### TASK STATEMENT
Copy out the classification lines from every one of the records below word for word, and leave the pictures out of your answer.

### GIVEN ENTRIES
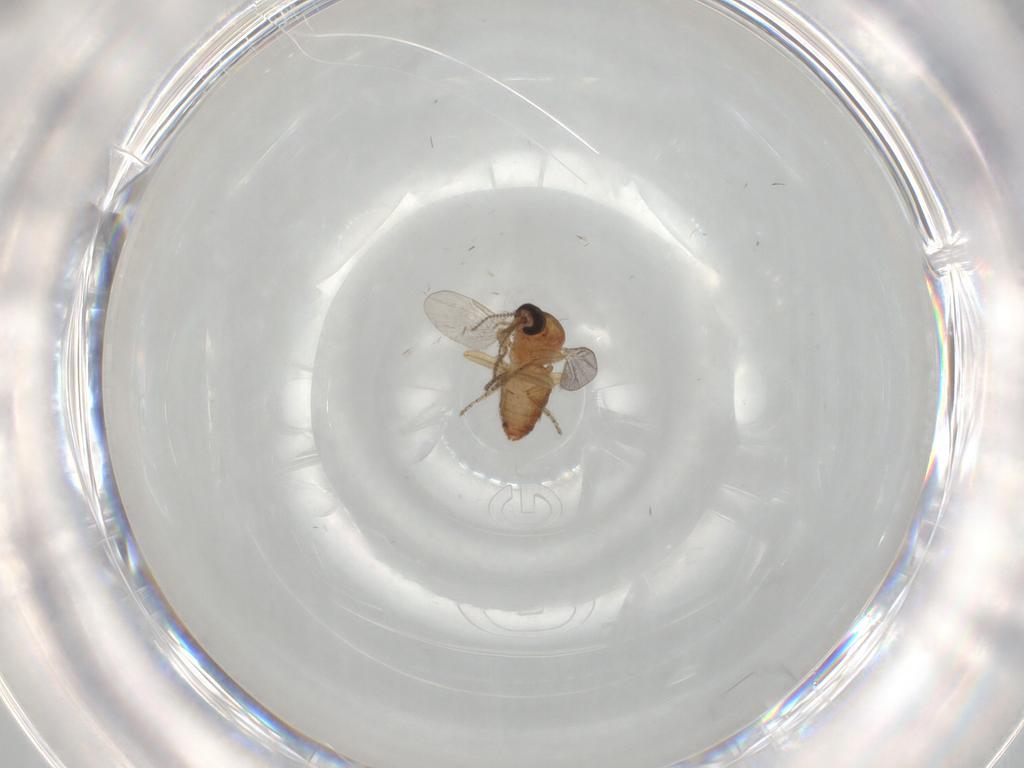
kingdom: Animalia
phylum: Arthropoda
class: Insecta
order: Diptera
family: Ceratopogonidae
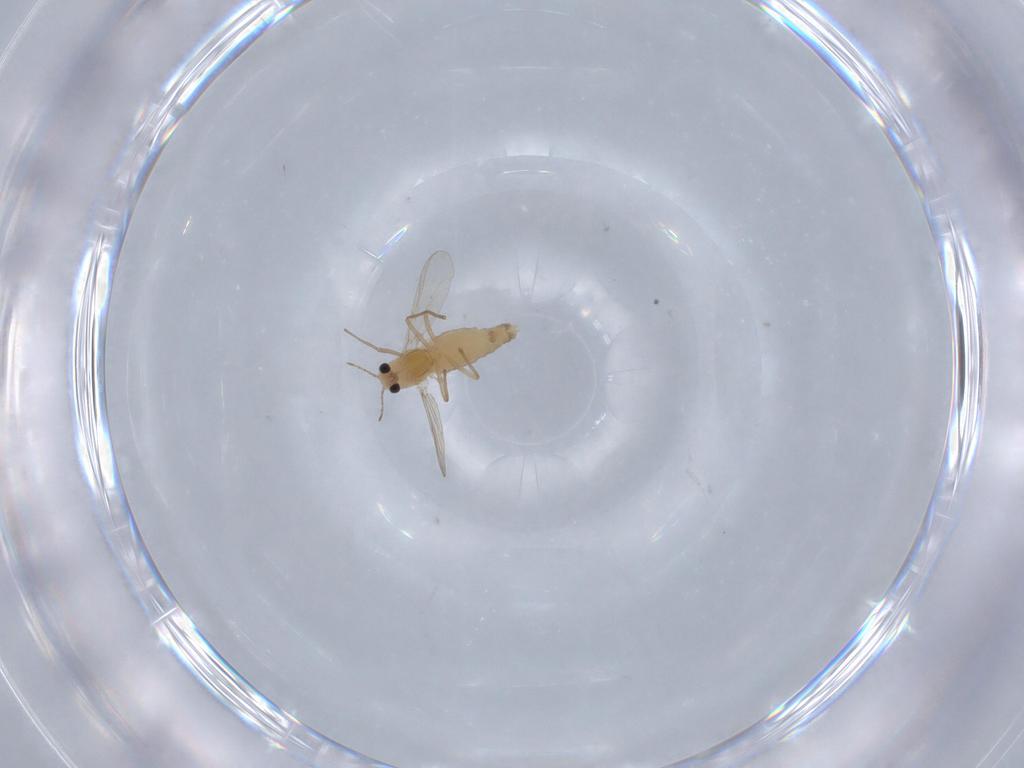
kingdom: Animalia
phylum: Arthropoda
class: Insecta
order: Diptera
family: Chironomidae
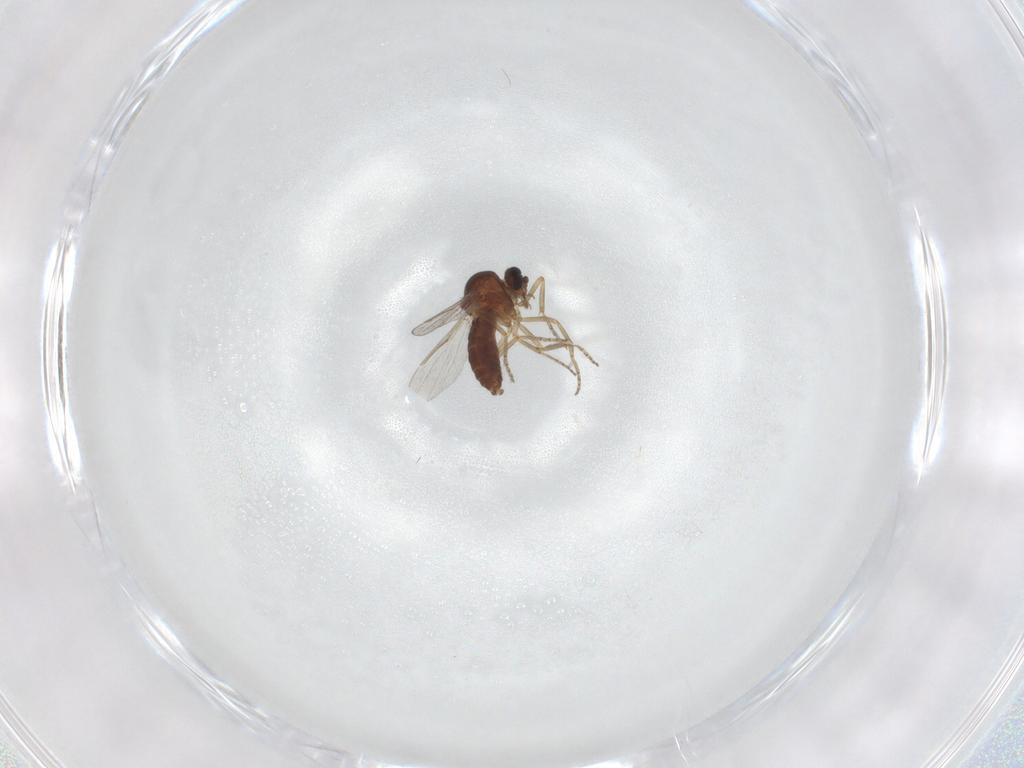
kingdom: Animalia
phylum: Arthropoda
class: Insecta
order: Diptera
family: Ceratopogonidae
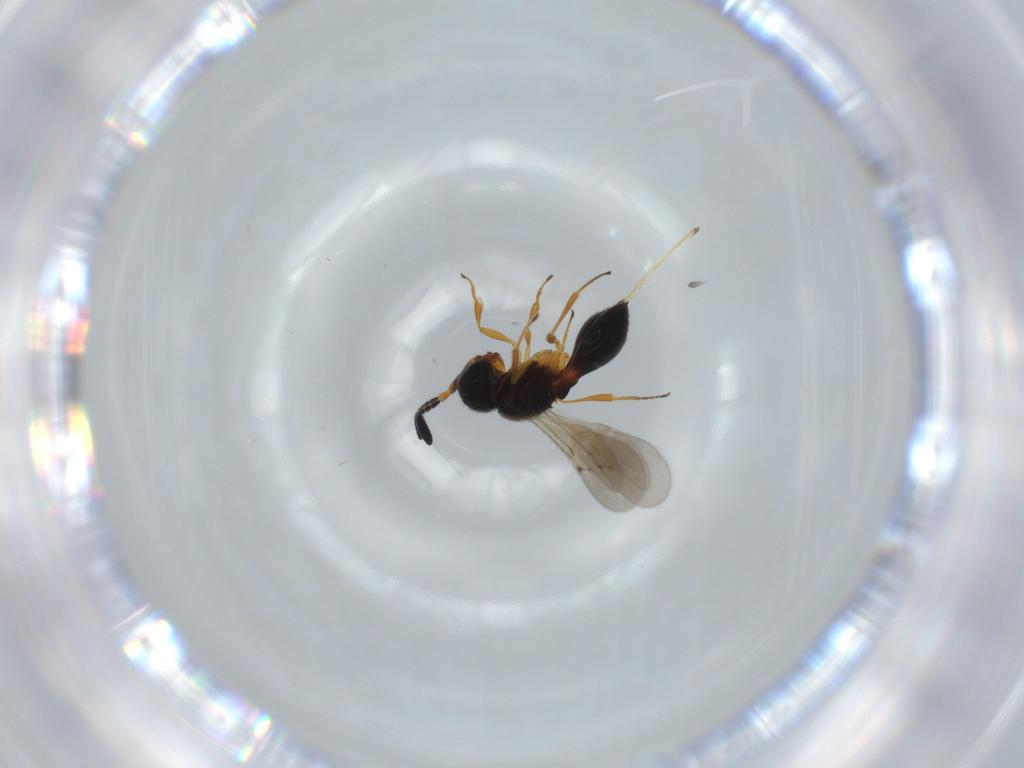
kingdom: Animalia
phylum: Arthropoda
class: Insecta
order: Hymenoptera
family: Scelionidae
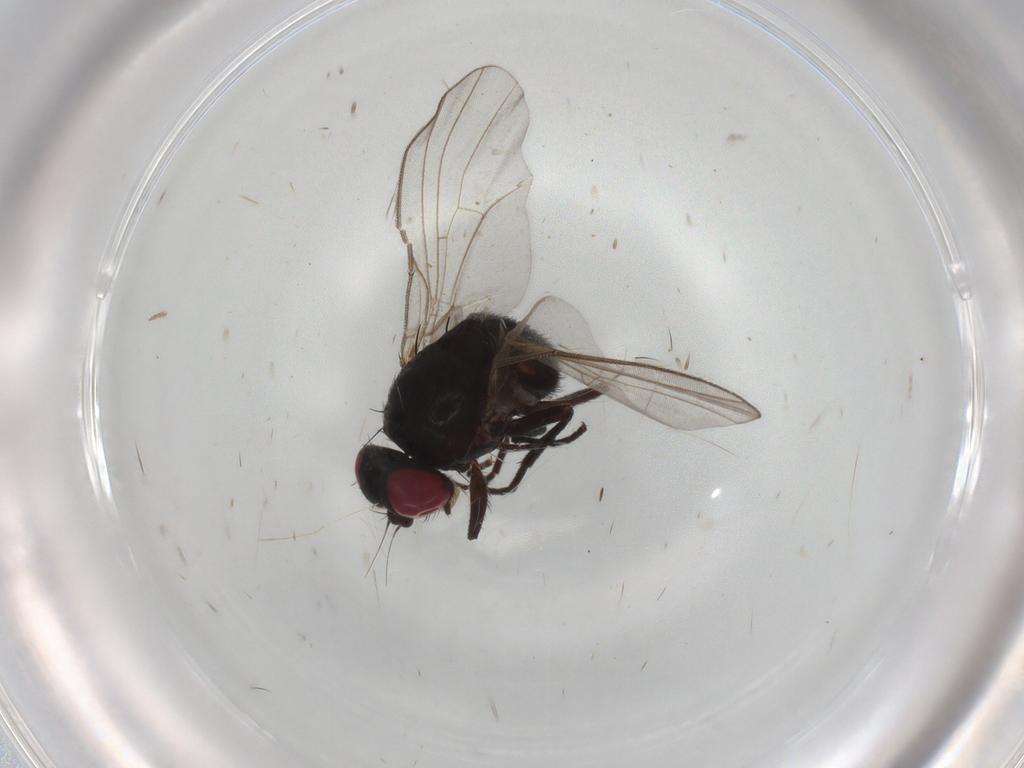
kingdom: Animalia
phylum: Arthropoda
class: Insecta
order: Diptera
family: Agromyzidae
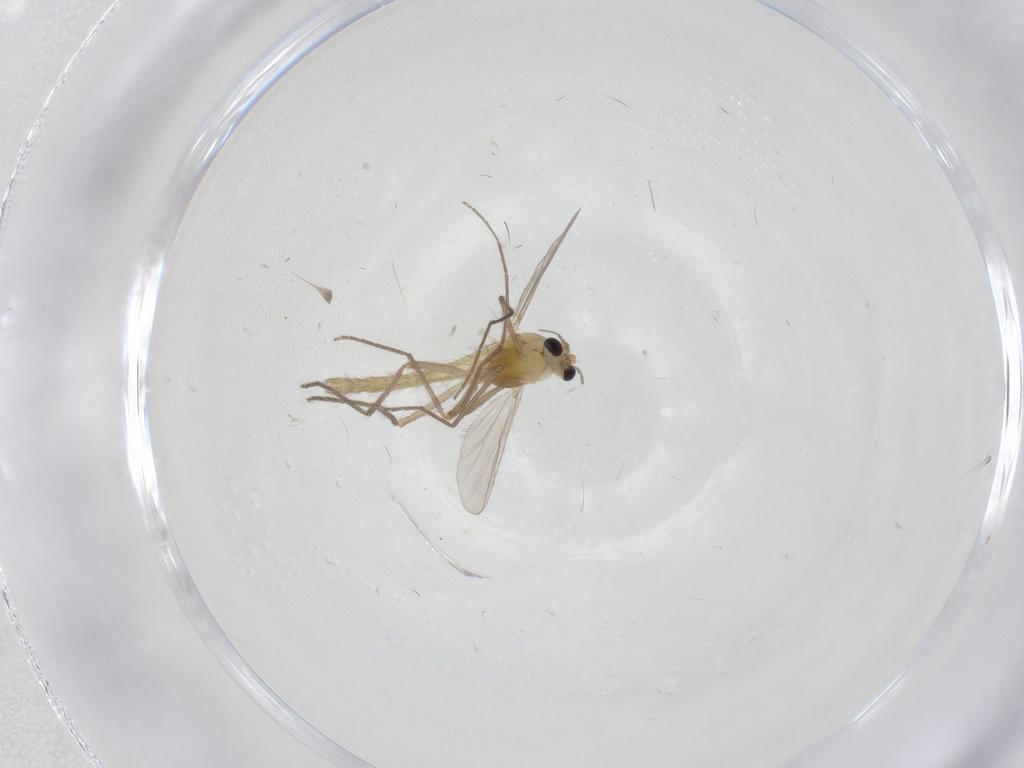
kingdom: Animalia
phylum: Arthropoda
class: Insecta
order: Diptera
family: Chironomidae
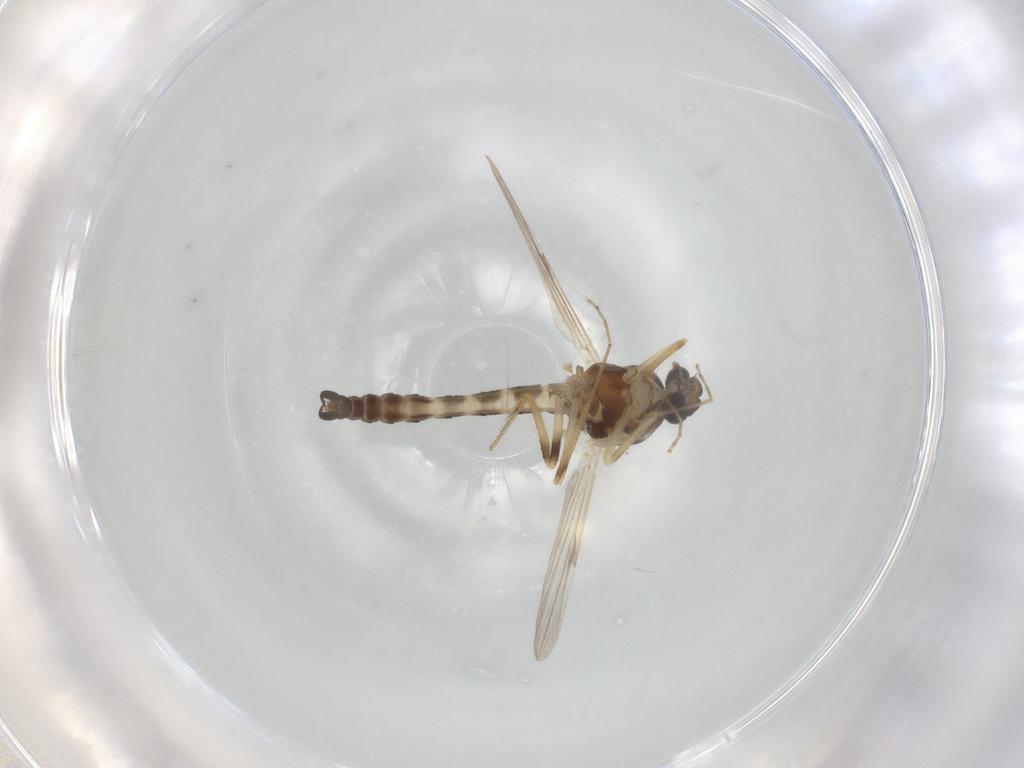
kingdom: Animalia
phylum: Arthropoda
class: Insecta
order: Diptera
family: Ceratopogonidae
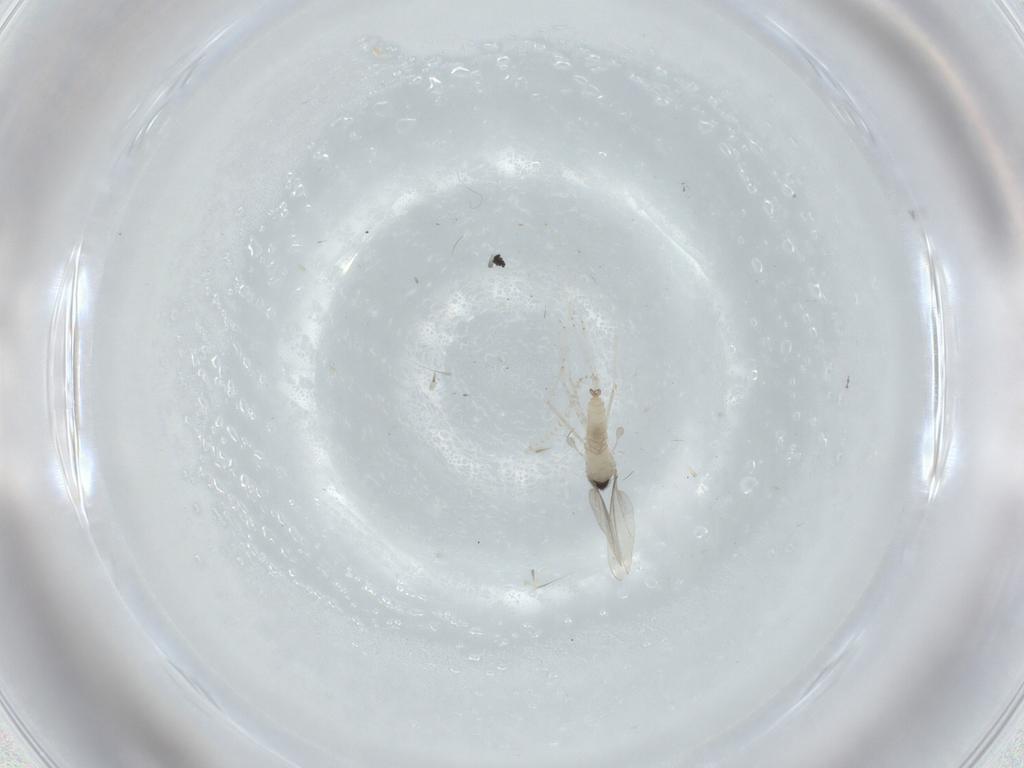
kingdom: Animalia
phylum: Arthropoda
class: Insecta
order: Diptera
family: Cecidomyiidae
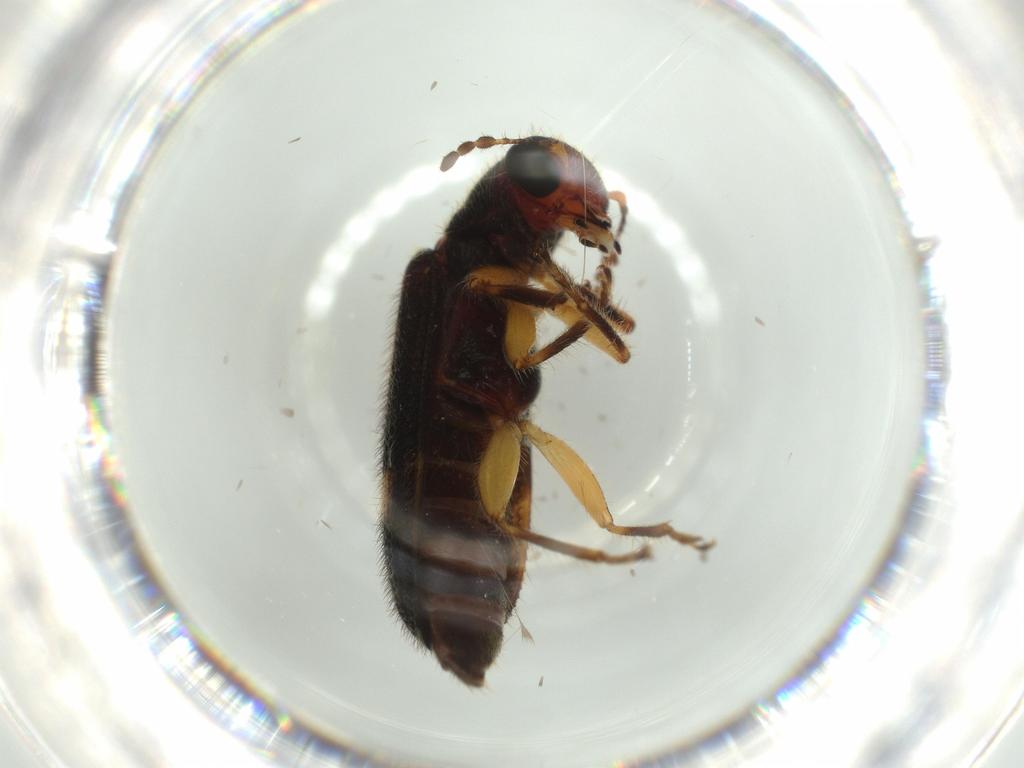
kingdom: Animalia
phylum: Arthropoda
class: Insecta
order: Coleoptera
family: Cleridae
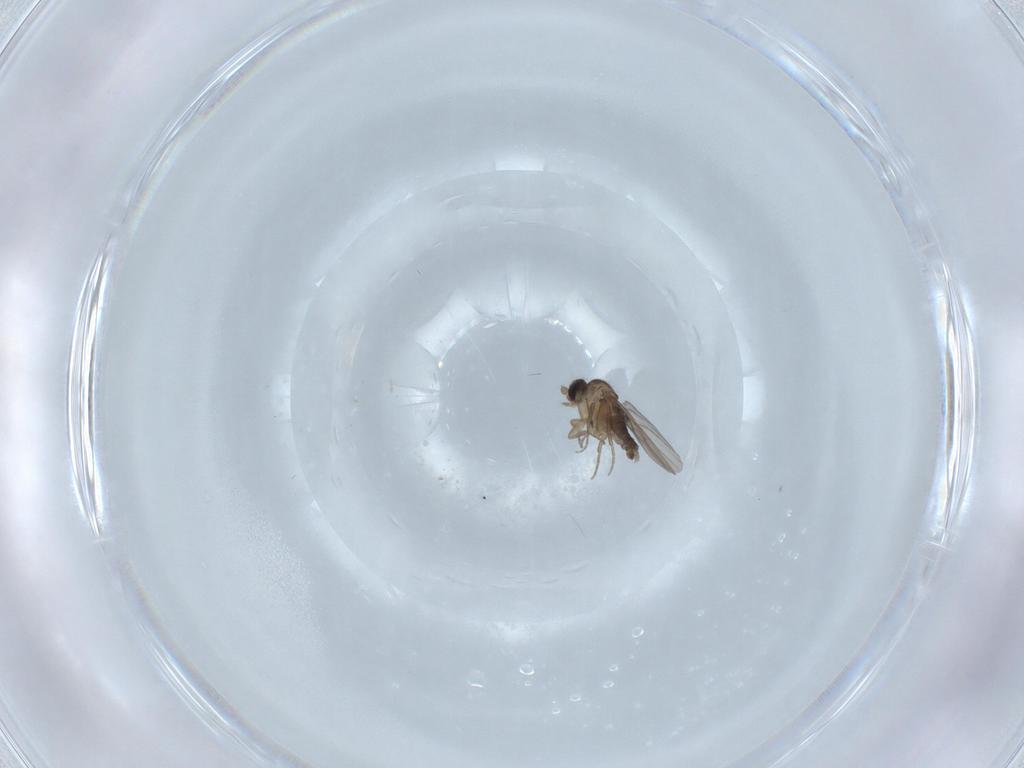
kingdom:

### EXPECTED ANSWER
kingdom: Animalia
phylum: Arthropoda
class: Insecta
order: Diptera
family: Ceratopogonidae
kingdom: Animalia
phylum: Arthropoda
class: Insecta
order: Diptera
family: Chironomidae
kingdom: Animalia
phylum: Arthropoda
class: Insecta
order: Diptera
family: Ceratopogonidae
kingdom: Animalia
phylum: Arthropoda
class: Insecta
order: Hymenoptera
family: Scelionidae
kingdom: Animalia
phylum: Arthropoda
class: Insecta
order: Diptera
family: Agromyzidae
kingdom: Animalia
phylum: Arthropoda
class: Insecta
order: Diptera
family: Chironomidae
kingdom: Animalia
phylum: Arthropoda
class: Insecta
order: Diptera
family: Ceratopogonidae
kingdom: Animalia
phylum: Arthropoda
class: Insecta
order: Diptera
family: Cecidomyiidae
kingdom: Animalia
phylum: Arthropoda
class: Insecta
order: Coleoptera
family: Cleridae
kingdom:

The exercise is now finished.